Phase 3 for Comcast will involve implementation of what is known as Dual Stack Lite, a mode of preserving IPv4 addresses in Dual-Stack operations developed by Comcast and now under consideration as a standard at the Internet Engineering Task Force. DS Lite provides a means by which all IPv4 traffic destined for IPv6-addressed customers is delivered over stateless IPv6 tunnels using what is known as Carrier Grade NAT to assign private addresses behind a single IPv4 address across multiple users on the network. This solution, now in development as an IETF standard, would require that new customers who receive IPv6 addresses be equipped with gateways that perform this tunneling, avoiding the need to implement NAT for IPv4 devices at the customer premises.

Comcast and the non-profit group Internet Systems Consortium (ISC) have released open source Address Family Transition Router (AFTR) software to facilitate service providers’ implementation of DS-Lite. AFTR, the heart of the IPv4-IPv6 CGN translation process, operates in conjunction with another new element, the DS-Lite Basic Bridging BroadBand element (B4), which resides in each IPv6 gateway device as the tunneling point for sending IPv4 traffic through the IPv6 network to the translation center.

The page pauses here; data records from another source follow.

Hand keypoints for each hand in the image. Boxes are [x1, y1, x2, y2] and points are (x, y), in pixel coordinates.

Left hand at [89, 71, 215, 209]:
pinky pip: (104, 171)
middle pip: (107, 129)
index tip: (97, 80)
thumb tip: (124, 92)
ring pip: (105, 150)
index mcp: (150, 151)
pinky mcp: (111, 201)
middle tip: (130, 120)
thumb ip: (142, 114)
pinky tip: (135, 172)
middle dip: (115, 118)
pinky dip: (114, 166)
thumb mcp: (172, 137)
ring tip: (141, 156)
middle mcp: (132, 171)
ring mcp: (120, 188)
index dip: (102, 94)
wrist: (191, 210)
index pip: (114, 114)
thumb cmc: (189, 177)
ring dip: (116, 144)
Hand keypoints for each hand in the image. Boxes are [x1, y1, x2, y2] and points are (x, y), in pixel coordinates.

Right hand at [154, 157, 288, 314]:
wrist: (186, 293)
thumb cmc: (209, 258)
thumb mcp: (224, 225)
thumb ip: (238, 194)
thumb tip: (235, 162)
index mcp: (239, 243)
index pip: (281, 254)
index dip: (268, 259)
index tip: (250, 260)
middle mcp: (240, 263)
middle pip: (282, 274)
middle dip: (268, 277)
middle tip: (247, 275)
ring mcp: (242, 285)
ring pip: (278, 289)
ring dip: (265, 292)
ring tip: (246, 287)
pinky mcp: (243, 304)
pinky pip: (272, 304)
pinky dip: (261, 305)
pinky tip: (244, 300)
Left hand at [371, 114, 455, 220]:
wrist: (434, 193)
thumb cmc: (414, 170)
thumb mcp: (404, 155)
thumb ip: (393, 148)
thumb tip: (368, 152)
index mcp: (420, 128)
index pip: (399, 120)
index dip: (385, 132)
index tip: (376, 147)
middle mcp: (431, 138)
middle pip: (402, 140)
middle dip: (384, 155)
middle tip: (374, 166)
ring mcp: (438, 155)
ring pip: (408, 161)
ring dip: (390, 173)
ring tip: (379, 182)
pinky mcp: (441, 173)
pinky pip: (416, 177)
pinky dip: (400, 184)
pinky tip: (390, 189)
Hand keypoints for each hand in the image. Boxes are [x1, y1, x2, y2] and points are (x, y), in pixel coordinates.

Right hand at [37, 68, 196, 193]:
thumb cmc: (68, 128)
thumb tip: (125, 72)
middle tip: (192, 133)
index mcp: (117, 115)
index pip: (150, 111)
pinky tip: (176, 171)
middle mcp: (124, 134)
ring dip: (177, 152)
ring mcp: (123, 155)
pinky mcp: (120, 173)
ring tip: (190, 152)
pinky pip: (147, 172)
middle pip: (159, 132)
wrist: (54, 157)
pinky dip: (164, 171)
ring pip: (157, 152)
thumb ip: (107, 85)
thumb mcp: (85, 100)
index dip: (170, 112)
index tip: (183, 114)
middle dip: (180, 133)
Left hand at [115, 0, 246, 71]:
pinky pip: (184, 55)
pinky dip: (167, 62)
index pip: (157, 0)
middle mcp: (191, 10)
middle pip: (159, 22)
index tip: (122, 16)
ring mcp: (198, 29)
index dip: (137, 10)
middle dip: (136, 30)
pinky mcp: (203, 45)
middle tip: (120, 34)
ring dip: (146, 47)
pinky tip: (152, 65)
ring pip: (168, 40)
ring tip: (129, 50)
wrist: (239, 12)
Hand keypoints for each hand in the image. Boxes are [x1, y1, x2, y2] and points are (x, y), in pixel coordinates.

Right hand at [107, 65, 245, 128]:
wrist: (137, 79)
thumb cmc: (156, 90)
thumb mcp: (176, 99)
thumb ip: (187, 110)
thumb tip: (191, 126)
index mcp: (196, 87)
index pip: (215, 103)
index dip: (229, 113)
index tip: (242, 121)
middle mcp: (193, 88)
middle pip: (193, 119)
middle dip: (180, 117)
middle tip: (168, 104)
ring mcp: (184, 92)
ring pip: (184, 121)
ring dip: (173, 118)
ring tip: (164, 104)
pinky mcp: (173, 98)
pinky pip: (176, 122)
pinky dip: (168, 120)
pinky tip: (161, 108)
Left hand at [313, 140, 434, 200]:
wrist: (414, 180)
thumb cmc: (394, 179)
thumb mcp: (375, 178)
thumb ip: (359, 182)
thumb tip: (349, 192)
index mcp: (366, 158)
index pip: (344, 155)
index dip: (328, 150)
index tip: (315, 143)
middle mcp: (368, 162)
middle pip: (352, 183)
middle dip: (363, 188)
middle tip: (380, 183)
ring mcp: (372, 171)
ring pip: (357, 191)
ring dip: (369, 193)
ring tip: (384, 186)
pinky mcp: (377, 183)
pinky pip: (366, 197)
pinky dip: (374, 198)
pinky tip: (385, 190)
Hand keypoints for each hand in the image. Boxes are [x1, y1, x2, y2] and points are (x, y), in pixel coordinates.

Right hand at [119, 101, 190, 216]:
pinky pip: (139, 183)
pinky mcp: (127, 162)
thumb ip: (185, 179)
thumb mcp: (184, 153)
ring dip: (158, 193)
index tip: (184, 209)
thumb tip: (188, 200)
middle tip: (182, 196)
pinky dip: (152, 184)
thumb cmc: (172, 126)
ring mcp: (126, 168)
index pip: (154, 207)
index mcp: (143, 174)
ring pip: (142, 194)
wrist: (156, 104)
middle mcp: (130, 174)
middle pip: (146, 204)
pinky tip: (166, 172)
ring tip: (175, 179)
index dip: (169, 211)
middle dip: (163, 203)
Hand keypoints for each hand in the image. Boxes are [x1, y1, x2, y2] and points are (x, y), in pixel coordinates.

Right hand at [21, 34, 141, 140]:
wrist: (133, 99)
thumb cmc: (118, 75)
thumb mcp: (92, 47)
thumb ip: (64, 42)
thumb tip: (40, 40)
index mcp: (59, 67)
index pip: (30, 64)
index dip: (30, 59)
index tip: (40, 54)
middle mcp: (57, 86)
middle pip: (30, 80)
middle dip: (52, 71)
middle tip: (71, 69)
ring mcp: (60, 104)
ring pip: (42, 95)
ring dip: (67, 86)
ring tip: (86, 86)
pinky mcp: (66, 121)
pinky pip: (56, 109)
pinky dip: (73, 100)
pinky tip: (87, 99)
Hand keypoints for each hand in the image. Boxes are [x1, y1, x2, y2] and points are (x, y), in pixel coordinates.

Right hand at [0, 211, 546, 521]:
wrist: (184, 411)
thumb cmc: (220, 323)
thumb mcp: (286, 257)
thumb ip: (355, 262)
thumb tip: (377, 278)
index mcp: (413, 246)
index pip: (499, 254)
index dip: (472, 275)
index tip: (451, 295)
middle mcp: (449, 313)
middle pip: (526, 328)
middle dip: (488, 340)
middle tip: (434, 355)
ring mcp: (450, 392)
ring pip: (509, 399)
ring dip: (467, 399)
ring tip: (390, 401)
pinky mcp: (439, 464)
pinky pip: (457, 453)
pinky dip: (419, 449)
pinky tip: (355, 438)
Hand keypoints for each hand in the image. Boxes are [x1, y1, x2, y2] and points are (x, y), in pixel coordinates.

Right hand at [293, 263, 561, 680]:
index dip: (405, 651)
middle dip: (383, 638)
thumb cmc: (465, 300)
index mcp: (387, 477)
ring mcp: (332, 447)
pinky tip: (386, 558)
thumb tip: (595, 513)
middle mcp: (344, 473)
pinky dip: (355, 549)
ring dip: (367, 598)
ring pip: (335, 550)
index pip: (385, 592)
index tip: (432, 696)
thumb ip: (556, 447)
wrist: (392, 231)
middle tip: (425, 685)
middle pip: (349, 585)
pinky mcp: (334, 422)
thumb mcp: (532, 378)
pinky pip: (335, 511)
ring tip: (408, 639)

Obviously there’s a long way to go for Comcast, let alone other cable companies, which are in various stages of moving along the path Comcast has taken, but with the benefit of using what the MSO has learned to expedite their own evolution. CableLabs has been a key part in facilitating the process, assisting with development of advanced modem standards, selecting migration strategies best suited for cable and conducting interoperability events to help ensure vendors are keeping pace with developments.

Meanwhile, with the depletion of new IPv4 addresses imminent, time to prepare is shrinking rapidly. At the beginning of 2009 the total number of addresses available for allocation through the Internet Assigned Number Authority (IANA) pool represented about 12 percent of the 2.7 billion addresses originally allocated for public use. At the start of 2010 the percentage was down to 10 percent, and by midyear it had dropped to six percent. According to statistics supplied by IANA, there were more new addresses issued in the first half of 2010 than there were in all of 2009.

IANA hands out address blocks to various regions of the world, where allocation to ISPs and other entities is handled by regional administrators. ARIN, the American Registry for Internet Numbers, says it will exhaust its share of IANA-supplied IPv4 addresses for North America as of March 2012, at which point it will be impossible for ISPs to obtain new ones. Then it becomes a matter of how many addresses each ISP has in reserve as to when their individual supplies will run out.